Perusahaan yang beroperasi adalah PT Citra Buana Perkasa, tetapi lahan itu dialokasikan untuk PT Citra Tri Tunas. Meskipun mereka satu grup, status legalnya berbeda.
“Oleh karena itu, dalam rapat dengar pendapat (RDP) kemarin, kami meminta aktivitas perusahaan dihentikan hingga aspirasi warga dipenuhi,” ujar Fadhli, Kamis (21/11/2024).
Diketahui, hingga kini masih ada 144 Kepala Keluarga (KK) di kawasan tersebut yang belum mendapat kejelasan terkait dampak aktivitas perusahaan.

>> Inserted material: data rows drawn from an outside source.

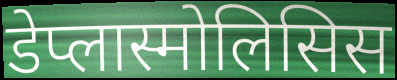
डेप्लास्मोलिसिस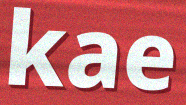
kaeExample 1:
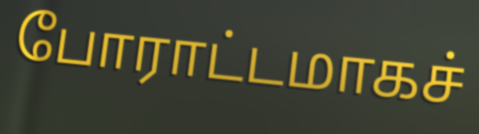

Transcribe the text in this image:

போராட்டமாகச்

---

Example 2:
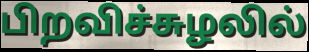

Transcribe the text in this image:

பிறவிச்சுழலில்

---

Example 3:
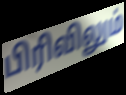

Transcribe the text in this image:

பிரிவிலும்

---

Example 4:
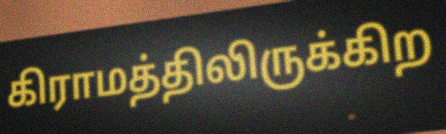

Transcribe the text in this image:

கிராமத்திலிருக்கிற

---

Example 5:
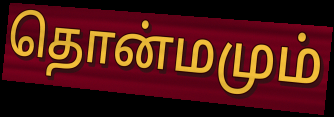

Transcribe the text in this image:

தொன்மமும்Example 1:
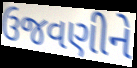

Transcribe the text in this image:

ઉજવણીને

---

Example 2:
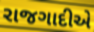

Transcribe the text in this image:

રાજગાદીએ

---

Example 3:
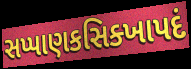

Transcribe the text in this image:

સપ્પાણકસિક્ખાપદં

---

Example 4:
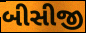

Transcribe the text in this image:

બીસીજી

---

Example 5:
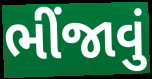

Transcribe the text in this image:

ભીંજાવું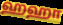
ஹஹா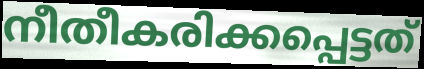
നീതീകരിക്കപ്പെട്ടത്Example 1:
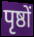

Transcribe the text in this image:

पृष्ठों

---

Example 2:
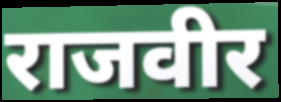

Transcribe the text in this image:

राजवीर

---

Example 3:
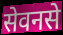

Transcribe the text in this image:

सेवनसे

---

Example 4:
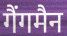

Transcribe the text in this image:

गैंगमैन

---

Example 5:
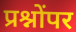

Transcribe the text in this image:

प्रश्नोंपरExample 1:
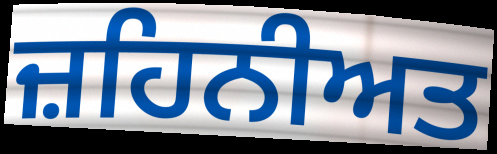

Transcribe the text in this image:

ਜ਼ਹਿਨੀਅਤ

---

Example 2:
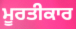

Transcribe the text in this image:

ਮੂਰਤੀਕਾਰ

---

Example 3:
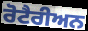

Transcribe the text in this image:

ਰੋਟੈਰੀਅਨ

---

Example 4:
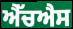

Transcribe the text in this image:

ਐੱਚਐਸ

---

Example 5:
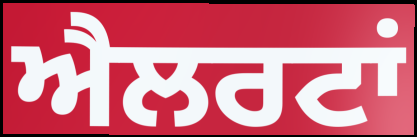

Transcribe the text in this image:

ਐਲਰਟਾਂ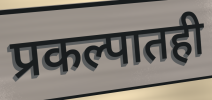
प्रकल्पातहीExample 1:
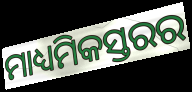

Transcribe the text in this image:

ମାଧ୍ୟମିକସ୍ତରର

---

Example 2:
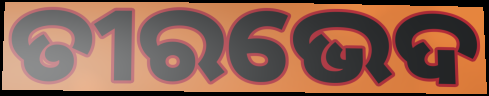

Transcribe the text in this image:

ତୀରଭେଦ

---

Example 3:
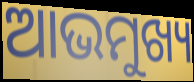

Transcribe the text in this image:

ଆଭମୁଖ୍ୟ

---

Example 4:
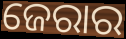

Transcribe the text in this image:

ଜେରାର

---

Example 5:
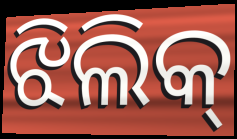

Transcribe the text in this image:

ଝିଲିକ୍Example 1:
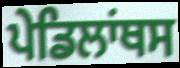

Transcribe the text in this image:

ਪੇਡਿਲਾਂਥਸ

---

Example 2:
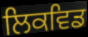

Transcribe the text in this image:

ਲਿਕਵਿਡ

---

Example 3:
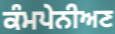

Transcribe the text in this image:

ਕੰਮਪੇਨੀਅਣ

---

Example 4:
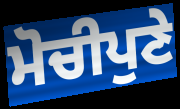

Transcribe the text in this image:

ਮੋਚੀਪੁਣੇ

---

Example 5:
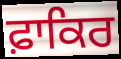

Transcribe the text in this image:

ਫ਼ਾਕਿਰ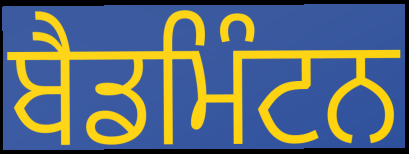
ਬੈਡਮਿੰਟਨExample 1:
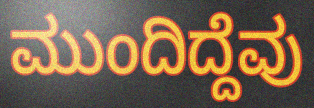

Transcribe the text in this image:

ಮುಂದಿದ್ದೆವು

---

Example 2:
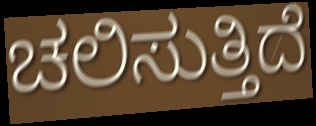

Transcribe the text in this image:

ಚಲಿಸುತ್ತಿದೆ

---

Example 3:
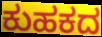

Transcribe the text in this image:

ಕುಹಕದ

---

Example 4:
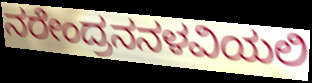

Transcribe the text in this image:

ನರೇಂದ್ರನನಳವಿಯಲಿ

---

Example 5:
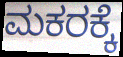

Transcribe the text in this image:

ಮಕರಕ್ಕೆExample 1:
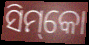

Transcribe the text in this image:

ସିମ୍‌କୋ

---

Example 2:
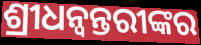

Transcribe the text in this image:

ଶ୍ରୀଧନ୍ୱନ୍ତରୀଙ୍କର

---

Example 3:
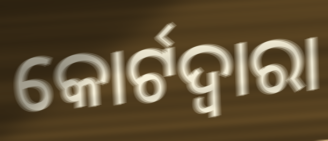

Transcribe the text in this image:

କୋର୍ଟଦ୍ୱାରା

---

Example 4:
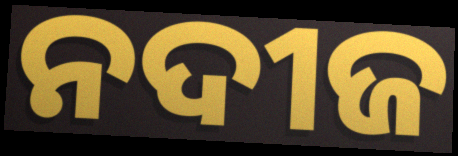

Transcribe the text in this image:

ନଦୀଜ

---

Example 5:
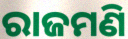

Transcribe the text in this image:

ରାଜମଣିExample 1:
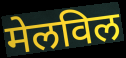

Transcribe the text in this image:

मेलविल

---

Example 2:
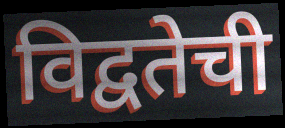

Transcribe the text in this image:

विद्वतेची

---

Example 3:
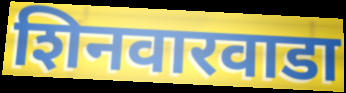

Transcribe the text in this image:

शिनवारवाडा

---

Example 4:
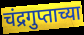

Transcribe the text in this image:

चंद्रगुप्ताच्या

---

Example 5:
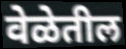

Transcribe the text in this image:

वेळेतीलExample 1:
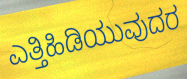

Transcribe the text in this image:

ಎತ್ತಿಹಿಡಿಯುವುದರ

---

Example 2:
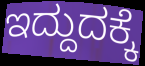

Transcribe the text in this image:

ಇದ್ದುದಕ್ಕೆ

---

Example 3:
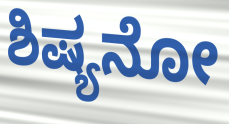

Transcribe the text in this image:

ಶಿಷ್ಯನೋ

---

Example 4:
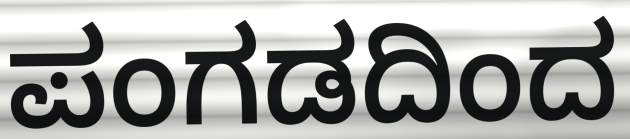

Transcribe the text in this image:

ಪಂಗಡದಿಂದ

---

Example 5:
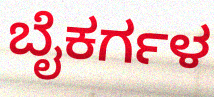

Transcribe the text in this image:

ಬೈಕರ್ಗಳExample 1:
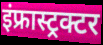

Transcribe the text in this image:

इंफ्रास्ट्रक्टर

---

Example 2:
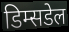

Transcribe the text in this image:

डिम्सडेल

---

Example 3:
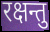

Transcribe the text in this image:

रक्षन्तु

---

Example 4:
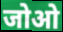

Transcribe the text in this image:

जोओ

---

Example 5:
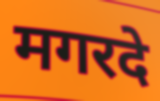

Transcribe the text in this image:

मगरदे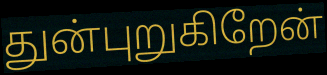
துன்புறுகிறேன்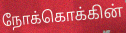
நோக்கொக்கின்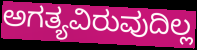
ಅಗತ್ಯವಿರುವುದಿಲ್ಲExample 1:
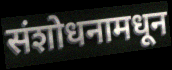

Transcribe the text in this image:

संशोधनामधून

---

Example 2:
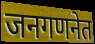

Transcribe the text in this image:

जनगणनेत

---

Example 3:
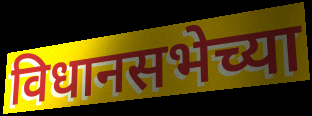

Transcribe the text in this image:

विधानसभेच्या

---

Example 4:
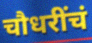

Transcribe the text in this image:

चौधरींचं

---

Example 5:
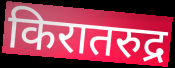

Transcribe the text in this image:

किरातरुद्र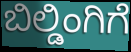
ಬಿಲ್ಡಿಂಗಿಗೆ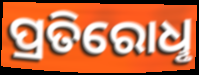
ପ୍ରତିରୋଧୢ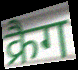
क्रैगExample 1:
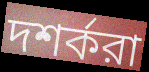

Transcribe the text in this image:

দশর্করা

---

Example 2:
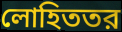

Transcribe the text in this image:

লোহিততর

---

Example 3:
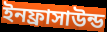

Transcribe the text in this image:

ইনফ্রাসাউন্ড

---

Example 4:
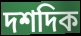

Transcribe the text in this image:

দশদিক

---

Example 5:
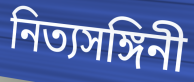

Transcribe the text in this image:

নিত্যসঙ্গিনী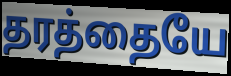
தரத்தையே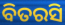
ବିତରସିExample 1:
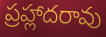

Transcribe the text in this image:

ప్రహ్లాదరావు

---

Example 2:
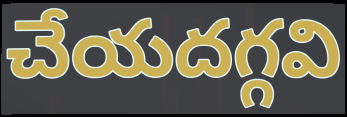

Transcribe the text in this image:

చేయదగ్గవి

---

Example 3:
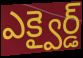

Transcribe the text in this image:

ఎక్వైర్డ్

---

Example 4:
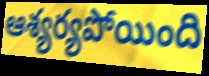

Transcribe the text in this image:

ఆశ్యర్యపోయింది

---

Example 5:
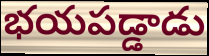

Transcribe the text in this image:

భయపడ్డాడు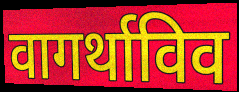
वागर्थाविव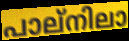
പാല്നിലാ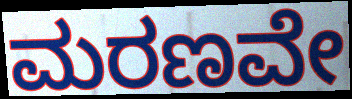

DPRD Batam meminta perangkat lurah, camat, dan instansi terkait untuk segera melakukan mediasi agar masalah ini terselesaikan.
“Kami juga mengingatkan agar tidak ada intimidasi, intervensi, atau tekanan dari pihak manapun terhadap warga,” kata dia.
Kurangnya komunikasi jadi sorotan Simeon Senang, perwakilan dari Perhimpunan Mahasiswa Katolik Republik Indonesia (PMKRI) Batam. Yang turut mengadvokasi warga, menyoroti buruknya komunikasi antara perusahaan dan warga.
“Selama hampir dua tahun terakhir, perusahaan tidak pernah berdialog langsung dengan warga. Akibatnya, sering terjadi gesekan antara warga dan aparat di lapangan,” kata Simeon.
Ia juga mengkritik kinerja perangkat kelurahan dan kecamatan yang dinilai tidak maksimal. “Lurah dan camat seharusnya menjadi mediator untuk menyelesaikan masalah. Sayangnya, mereka justru sering absen, sehingga situasi semakin rumit,” tambahnya.
Hingga kini, warga RW 09 Teluk Bakau berharap adanya solusi konkret dari semua pihak terkait untuk mengakhiri polemik ini.
Sebelumnya diberitakan Komisi I DPRD Kota Batam mengadakan Rapat Dengar Pendapat (RDP), untuk menindaklanjuti keluhan warga RW09 Teluk Bakau, Batubesar, Nongsa. Warga menuntut kejelasan dan keadilan atas rencana pembangunan oleh sebuah perusahaan swasta yang berdampak pada pemukiman mereka.
Ketua RW 09 Teluk Bakau, Diki, mengatakan polemik ini bermula pada tahun 2022 ketika perusahaan melakukan sosialisasi terkait Analisis Mengenai Dampak Lingkungan (Amdal) di kantor Lurah Batu Besar. Namun, dalam pertemuan tersebut, tidak ada penjelasan rinci mengenai nasib warga yang terdampak.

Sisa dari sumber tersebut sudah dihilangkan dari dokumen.